「リキシャ」が走るニューヨーク、EVを追い抜く究極の脱炭素社会に疾走
ネパール・カトマンズの風景がよみがえりました。いや、インド・カルカッタ(現在のコルカタ)が相応しいでしょうか。5年ぶりにニューヨークを訪れ、タイムズスクエアなどマンハッタンの中心街を歩き回ると、「リキシャ」が走り回っていました。大通りや路地などあちこち。交通渋滞で車がびっしり詰まった道路でも、タクシーのイエローキャブ横を90度にハンドルを曲げてすり抜けていきます。
マンハッタンといえばイエローキャブで道路が埋め尽くされる風景がすぐに思い浮かびますが、リキシャとイエローキャブが並んで走る風景を目撃するとは予想もしませんでした。40年以上前、車と人間とリキシャが溶け込んだカオスと混沌の極みを前に呆然としたカルカッタがニューヨークにそのまま降臨したのかと思いました。
リキシャが中心街のあちこちに
リキシャは、日本が発祥の交通機関、人力車。

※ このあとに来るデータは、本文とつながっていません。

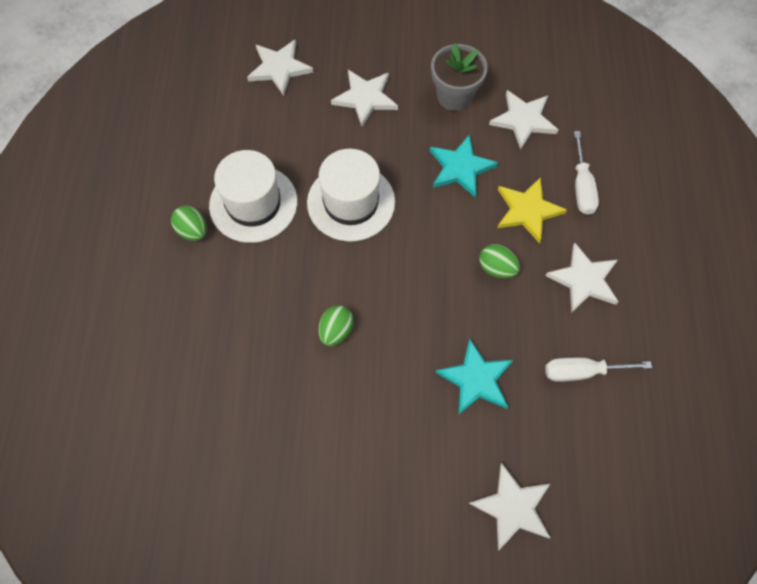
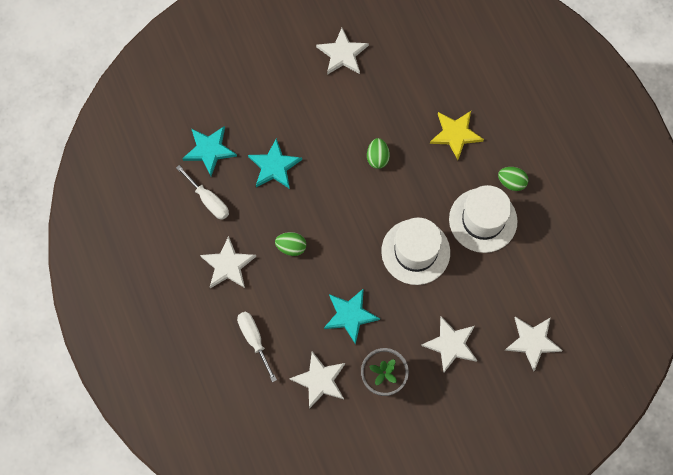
camera: 155 degrees right, 5 degrees up
(512, 507) = (223, 103): white star -> white star (342, 54)
(527, 210) = (287, 301): yellow star -> yellow star (455, 134)
(557, 442) = (209, 150): none -> turquoise star
(582, 371) = (208, 200): white screwdriver -> white screwdriver turned 75 degrees clockwise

明治時代に日本で誕生し、1919年にはカルカッタでも普及し始めたそうです。ニューヨークでいつから普及したのかわかりません。40年以上も前の1980年代からニューヨークを訪れていますが、見た記憶はありません。前回訪問の5年前には絶対に走っていたはずですが、残影もありません。不思議です。
しかし、今回はリキシャが溢れています。きっと東京・浅草より多いでしょう。海外からの観光客で大賑わいのセントラルパークからタイムズスクエアまでを歩いて、リキシャを数え始めればすぐに10台を超えます。昼も夜も同じです。こんなに多いのに、間近に近づいてきても「乗らない?」と声をかけてきませんから、お客さんには困っていない様子です。

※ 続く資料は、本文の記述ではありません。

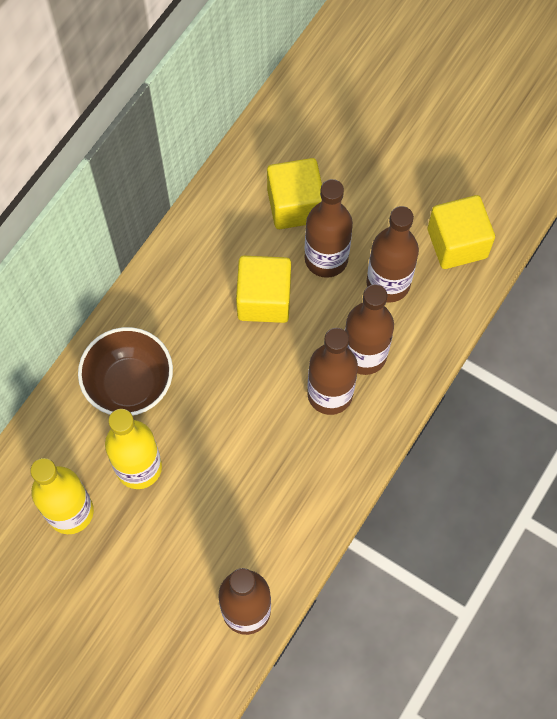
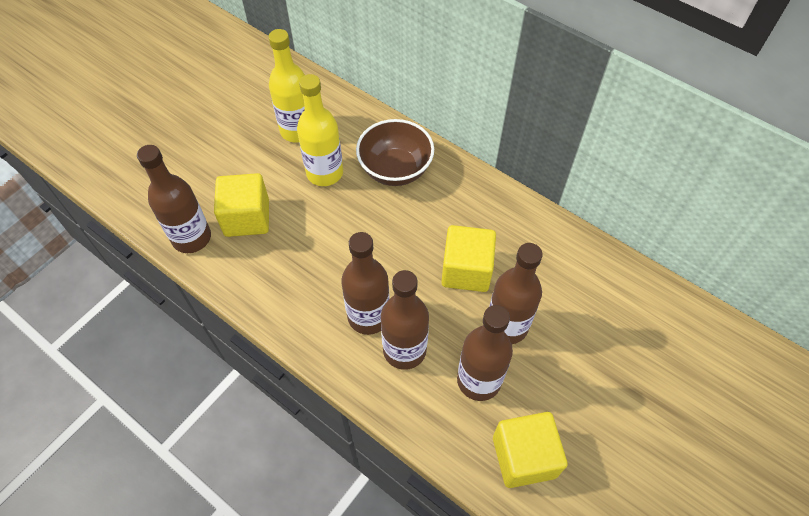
camera: 95 degrees right, 10 degrees down
(295, 205) = (564, 304): yellow cube -> yellow cube (247, 218)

ニューヨークのリキシャも基本形は同じ。運転手が乗る自転車に客を乗せるリヤカーのような台車が備え付けられています。台車には2、3人が乗れる座席のほかに日差しや雨を除ける幌がついていますが、統一のカラーなのでしょうか、かなり濃いピンク色に染め上げられています。夜になると電飾となって光り輝き、遠くからもリキシャが走っているとすぐにわかるので、黄色一色にペイントされたイエローキャブに対抗したのでしょうか。
東京・浅草と料金は同じ?
たまたま乗ったタクシー運転手に「リキシャはライバルにならないの?」と尋ねたら「利用する目的や移動距離が違うから、気にならない」と教えてくれました。でも、「思ったよりもお金が掛かり、高いのに驚くよ」と苦笑していました。
確かに観光案内などを見ると、1時間の観光案内で30〜50ドルぐらい。日本円なら5000〜7000円以上。浅草の人力車が30〜90分で5500円ぐらいだそうですから、相場は同じ感覚ですか?

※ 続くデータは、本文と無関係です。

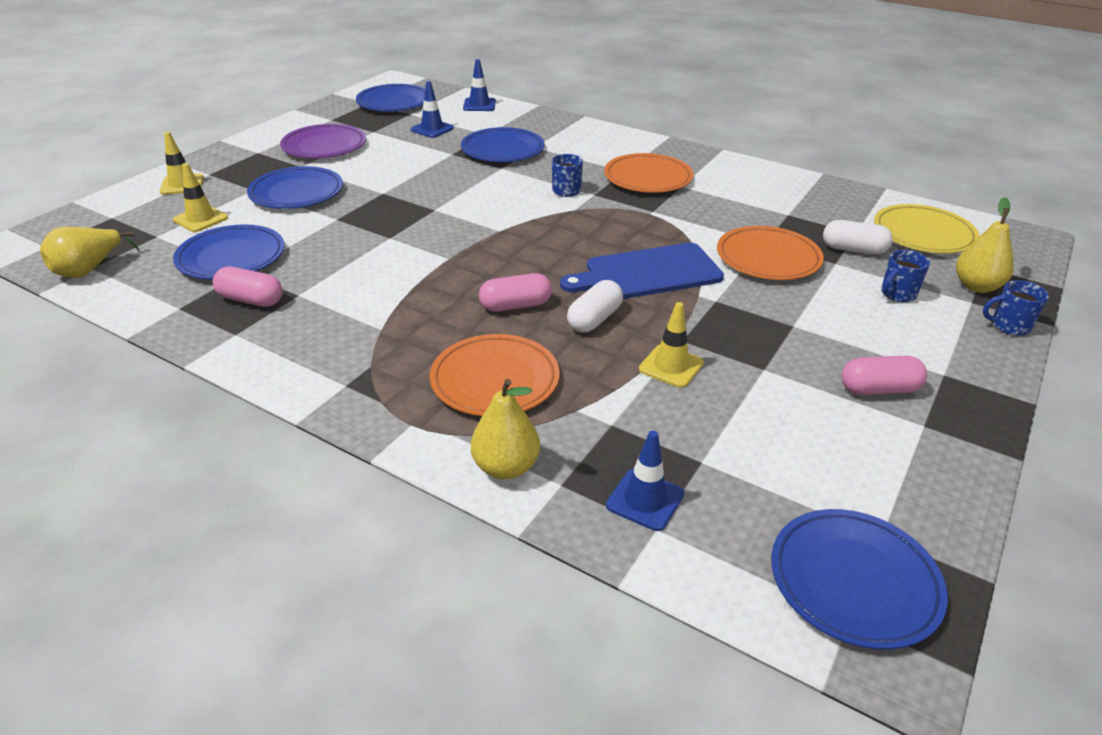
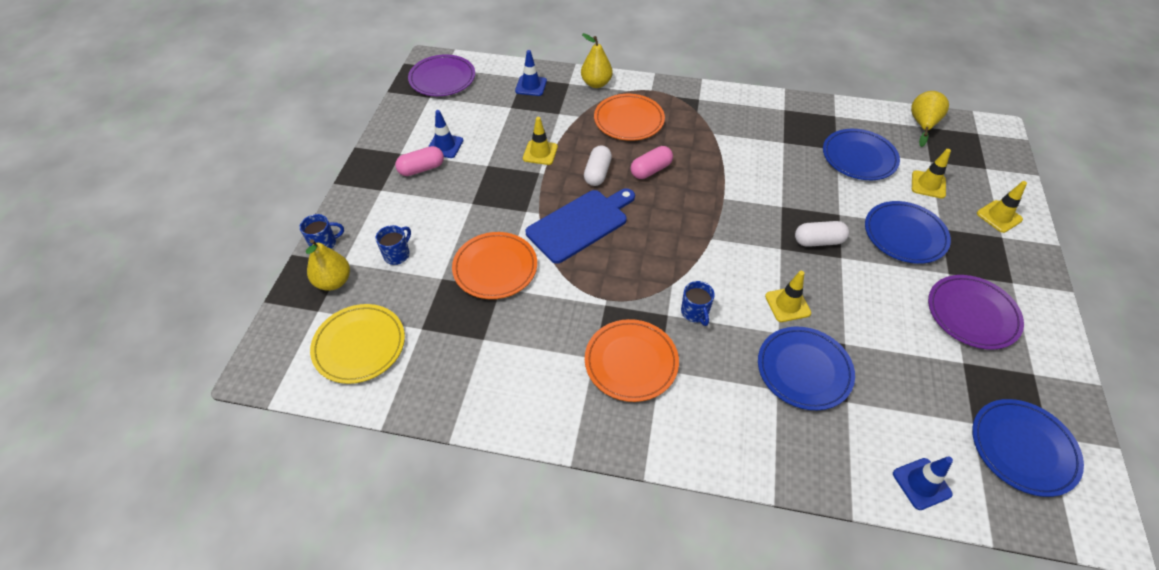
camera: 160 degrees right, 15 degrees up
(251, 300) = (804, 131): pink capsule -> none
(432, 129) = (912, 391): blue traffic cone -> blue traffic cone (445, 146)
(474, 178) = (787, 304): none -> yellow traffic cone
(853, 249) = (425, 301): white capsule -> white capsule (818, 241)
(854, 581) = (442, 79): blue plate -> purple plate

昔、カトマンズでリキシャに乗ったことがあります。座席は揺れるし、車と接触するなどちょっと怖い経験でした。車が溢れるニューヨーク・マンハッタンなら、もっと怖いと思いましたが、渋滞が当たり前なので車の走行スピードは遅く、カトマンズやカルカッタよりもリキシャは安心かも?近距離だったら、Uberよりも手軽に使えるかもしれません。
ちなみにタクシー料金は、JFK空港からマンハッタンの中心部までタクシーで100ドル程度、1万5000円が目安。ニューヨークの物価は日本に比べて全てが高いので簡単な比較はできませんが、どんなに渋滞しても変わらない料金なので安心といえば安心。今回はたまたま国連に世界各国の首脳が集まる会議と重なり、これまで経験がない大渋滞にハマり、2時間以上もタクシーに閉じこまれましたが、運転手と雑談し、ゆっくりとマンハッタンに向かう風景を楽しむことができました。
EVもあちこち
幸運だったのは、隣の車線を疾走するテスラの「サイバートラック」を見ることができました。2023年末から発売された電気自動車(EV)で、三角形を組み合わせたデザインとステンレススチールの地肌を生かしたトラックは、写真やネット動画で見るよりもとてもクール。ニューヨーク市内を走るEVは、テスラの乗用車だけでなく欧州、韓国のメーカーのEVをよく見かけました。中心街の駐車場には充電設備を示す看板もあちこちに。
日本ではEVはまだ珍しい存在ですが、日常生活に定着している印象です。米大統領選の真っ最中だったので、地球温暖化による気候変動、CO2を排出しないEVで打撃を受ける自動車産業の雇用問題などがテレビのニュース番組で話題になっていました。
40年前、初めてニューヨークを訪れた時、タイムズスクエアをちょっと離れた通りに入ると治安は一変し、歩道はゴミだらけ。夜、歩く観光客は稀でした。今はあちこちにパトカーが配備され、ゴミの散乱はほとんどありません。「あの通りを超えて行ったらダメ」と言われていた地区は人気レストラン街に。昼も夜も観光客で溢れています。
リキシャはEVを上回る究極の脱炭素車。自転車を漕ぐ運転者の吐息からCO2が出るぐらい。ピンク色の電飾で走り回る風景は、ニューヨーク社会の仕組みがちょっと変わり始めている予兆だったら、面白いなあ(笑)。